RICHMOND, Ky. — For nearly two years, health care professionals have battled COVID-19 day in and day out. The pandemic brought along stresses and challenges, but many, like Dr. Taylor Dunn, are actively working to balance their lives between home and work.


What You Need To Know

  • Dr. Taylor Dunn and her colleagues have battled COVID-19 day in and day out

  • For nearly two years, they’ve worked hard to save patients’ lives

  • Dunn and other health care professionals strive to balance their lives amid ongoing surges

  • She said her patients’ well-being and health progress run through her mind even during her off time

During her off time, Dunn often bakes. As she prepped some of her mother-in-law’s famous no-bake cookies in the kitchen, she recalled the balance that her husband brings to her home life.

During her off time, Dr. Taylor Dunn often bakes. On this day, she's making her mother-in-law's recipe of no-bake cookies. (Spectrum News 1/Khyati Patel)

Excerpts from a dataset
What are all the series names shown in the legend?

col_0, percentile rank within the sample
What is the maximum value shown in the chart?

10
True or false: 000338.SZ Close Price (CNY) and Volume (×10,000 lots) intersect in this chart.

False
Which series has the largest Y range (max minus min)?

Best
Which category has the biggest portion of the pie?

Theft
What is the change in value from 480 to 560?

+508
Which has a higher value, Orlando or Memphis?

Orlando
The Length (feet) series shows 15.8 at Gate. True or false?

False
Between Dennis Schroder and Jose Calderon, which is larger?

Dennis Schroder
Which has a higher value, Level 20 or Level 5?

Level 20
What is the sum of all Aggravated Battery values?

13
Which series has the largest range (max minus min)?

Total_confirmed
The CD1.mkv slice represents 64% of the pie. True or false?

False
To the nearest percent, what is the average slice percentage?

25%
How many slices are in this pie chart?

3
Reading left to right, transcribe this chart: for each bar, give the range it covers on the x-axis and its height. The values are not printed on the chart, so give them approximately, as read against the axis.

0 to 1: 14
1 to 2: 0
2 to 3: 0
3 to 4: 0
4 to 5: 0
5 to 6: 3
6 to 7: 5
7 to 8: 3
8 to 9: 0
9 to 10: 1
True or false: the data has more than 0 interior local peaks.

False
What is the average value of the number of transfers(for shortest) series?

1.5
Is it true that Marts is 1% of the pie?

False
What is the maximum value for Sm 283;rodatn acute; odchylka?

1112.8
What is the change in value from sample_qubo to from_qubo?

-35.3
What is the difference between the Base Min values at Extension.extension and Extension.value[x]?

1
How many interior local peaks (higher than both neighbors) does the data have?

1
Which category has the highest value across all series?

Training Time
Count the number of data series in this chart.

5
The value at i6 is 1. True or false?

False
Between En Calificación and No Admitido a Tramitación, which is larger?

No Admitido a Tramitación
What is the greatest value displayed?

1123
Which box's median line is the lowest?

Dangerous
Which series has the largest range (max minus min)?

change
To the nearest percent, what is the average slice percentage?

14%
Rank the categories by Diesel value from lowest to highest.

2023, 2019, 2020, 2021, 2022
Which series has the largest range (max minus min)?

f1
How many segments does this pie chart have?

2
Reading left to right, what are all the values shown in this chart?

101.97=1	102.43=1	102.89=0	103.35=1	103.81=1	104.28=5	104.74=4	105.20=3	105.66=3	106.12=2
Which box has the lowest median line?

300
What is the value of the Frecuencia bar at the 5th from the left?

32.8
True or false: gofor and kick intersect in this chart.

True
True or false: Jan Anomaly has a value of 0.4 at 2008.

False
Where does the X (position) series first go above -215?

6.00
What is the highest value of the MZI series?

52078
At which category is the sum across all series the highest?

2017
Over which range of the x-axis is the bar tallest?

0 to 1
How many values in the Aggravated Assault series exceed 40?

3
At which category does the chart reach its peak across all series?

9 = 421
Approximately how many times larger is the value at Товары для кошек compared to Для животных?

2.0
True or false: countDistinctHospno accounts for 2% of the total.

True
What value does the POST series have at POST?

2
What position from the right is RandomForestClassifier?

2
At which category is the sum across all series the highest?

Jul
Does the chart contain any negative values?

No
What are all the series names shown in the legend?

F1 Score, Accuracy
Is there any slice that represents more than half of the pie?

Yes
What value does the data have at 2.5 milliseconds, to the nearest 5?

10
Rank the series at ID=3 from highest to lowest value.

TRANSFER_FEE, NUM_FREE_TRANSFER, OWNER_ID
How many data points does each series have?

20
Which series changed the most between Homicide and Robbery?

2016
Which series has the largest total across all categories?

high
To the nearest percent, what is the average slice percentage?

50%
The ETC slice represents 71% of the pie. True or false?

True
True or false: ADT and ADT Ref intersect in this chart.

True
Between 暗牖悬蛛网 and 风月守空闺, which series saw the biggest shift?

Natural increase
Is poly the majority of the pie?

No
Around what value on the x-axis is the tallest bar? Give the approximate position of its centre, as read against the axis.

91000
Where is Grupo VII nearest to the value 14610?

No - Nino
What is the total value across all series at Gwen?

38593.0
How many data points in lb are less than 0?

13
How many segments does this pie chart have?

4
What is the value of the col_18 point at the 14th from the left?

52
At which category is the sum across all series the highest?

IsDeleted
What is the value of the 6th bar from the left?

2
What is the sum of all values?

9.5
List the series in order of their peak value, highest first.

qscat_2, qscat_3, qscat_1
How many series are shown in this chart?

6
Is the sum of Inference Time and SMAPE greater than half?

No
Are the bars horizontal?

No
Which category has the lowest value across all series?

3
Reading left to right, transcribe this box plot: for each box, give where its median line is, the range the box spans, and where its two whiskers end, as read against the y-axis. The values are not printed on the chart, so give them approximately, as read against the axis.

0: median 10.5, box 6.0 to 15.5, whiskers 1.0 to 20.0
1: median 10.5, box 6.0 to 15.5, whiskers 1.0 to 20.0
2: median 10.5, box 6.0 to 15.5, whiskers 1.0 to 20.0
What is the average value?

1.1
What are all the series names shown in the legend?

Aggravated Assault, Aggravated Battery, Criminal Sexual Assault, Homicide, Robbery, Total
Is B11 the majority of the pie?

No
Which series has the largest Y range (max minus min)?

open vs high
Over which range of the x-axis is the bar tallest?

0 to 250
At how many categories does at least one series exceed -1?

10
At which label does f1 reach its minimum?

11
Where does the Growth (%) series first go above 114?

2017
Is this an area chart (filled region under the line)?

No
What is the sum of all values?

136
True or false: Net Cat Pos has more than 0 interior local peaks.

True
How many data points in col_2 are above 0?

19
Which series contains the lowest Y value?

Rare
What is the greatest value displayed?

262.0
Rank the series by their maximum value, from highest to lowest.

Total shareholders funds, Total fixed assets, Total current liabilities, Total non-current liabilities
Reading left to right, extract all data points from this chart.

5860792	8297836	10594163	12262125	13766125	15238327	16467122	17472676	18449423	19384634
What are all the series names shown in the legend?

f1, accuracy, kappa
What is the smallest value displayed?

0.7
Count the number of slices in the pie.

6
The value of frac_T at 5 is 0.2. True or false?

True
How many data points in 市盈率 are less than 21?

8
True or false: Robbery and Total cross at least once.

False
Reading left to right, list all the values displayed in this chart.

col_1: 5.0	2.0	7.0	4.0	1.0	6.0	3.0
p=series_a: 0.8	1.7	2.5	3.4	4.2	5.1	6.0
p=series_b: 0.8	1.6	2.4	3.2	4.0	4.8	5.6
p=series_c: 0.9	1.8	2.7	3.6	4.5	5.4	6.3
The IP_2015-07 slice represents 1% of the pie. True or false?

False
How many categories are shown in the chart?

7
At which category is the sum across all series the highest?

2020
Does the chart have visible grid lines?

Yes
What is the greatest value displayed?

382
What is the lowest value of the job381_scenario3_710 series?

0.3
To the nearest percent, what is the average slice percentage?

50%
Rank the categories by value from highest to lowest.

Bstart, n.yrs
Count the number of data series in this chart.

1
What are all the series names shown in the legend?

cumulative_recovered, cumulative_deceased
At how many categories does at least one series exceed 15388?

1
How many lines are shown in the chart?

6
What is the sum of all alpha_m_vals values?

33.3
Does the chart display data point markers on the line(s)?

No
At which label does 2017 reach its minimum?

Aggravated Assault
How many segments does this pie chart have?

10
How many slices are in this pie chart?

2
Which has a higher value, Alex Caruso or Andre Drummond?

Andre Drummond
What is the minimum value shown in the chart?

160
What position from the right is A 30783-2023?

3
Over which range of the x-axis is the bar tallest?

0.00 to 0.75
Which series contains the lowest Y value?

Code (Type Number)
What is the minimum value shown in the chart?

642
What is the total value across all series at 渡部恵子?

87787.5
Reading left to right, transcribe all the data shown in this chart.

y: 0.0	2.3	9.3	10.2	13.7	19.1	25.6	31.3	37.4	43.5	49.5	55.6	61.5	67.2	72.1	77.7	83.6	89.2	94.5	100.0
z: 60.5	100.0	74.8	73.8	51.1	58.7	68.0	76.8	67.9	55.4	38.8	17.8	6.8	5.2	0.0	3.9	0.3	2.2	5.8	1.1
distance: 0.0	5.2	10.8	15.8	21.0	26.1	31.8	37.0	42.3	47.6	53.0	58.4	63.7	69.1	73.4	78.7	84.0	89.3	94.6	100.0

(TASKS FOR THIS EXERCISE):
1. List every point given under the heading "What You Need To Know" in the news article about Dr. Taylor Dunn.
2. Continue the news article about Dr. Taylor Dunn from the point where it ends.

(ANSWERS BY TASK):
1.
- Dr. Taylor Dunn and her colleagues have battled COVID-19 day in and day out
- For nearly two years, they've worked hard to save patients' lives
- Dunn and other health care professionals strive to balance their lives amid ongoing surges
- She said her patients' well-being and health progress run through her mind even during her off time

2.
“I’m super, super fortunate to have a husband that loves to cook,” Dr. Dunn said. “So he makes sure that when I’m working every day, I come home, there’s a warm meal for me. And the least that I can do is make sure we’ve got dessert.”

The internal medicine doctor works seven days a week at Baptist Health Richmond, taking care of patients battling COVID-19.

“When I’m off and not working, I enjoy baking. Of course, he enjoys reaping the benefits of that as well, but it is very therapeutic for me,” Dunn said. “It’s a controlled environment, something that I know as long as I do this, this, this everything will turn out like it needs to, which in the hospital is, is not necessarily the case.”

She strives to separate her home and work life, but the burden of emotional strain isn’t always easy.

“A lot of times the emotional effects of taking care of covid patients won’t really set in until that week off,” Dr. Dunn said. “So when we’re working, we’re going from patient to patient, talking with families dealing with the emotional brunt of the severity of their illness, having to carry the load of not only the patient’s fears but of the family’s fears and concerns as well.” 

Even during her off time, her patients run through her mind, concern for their well-being and improvement.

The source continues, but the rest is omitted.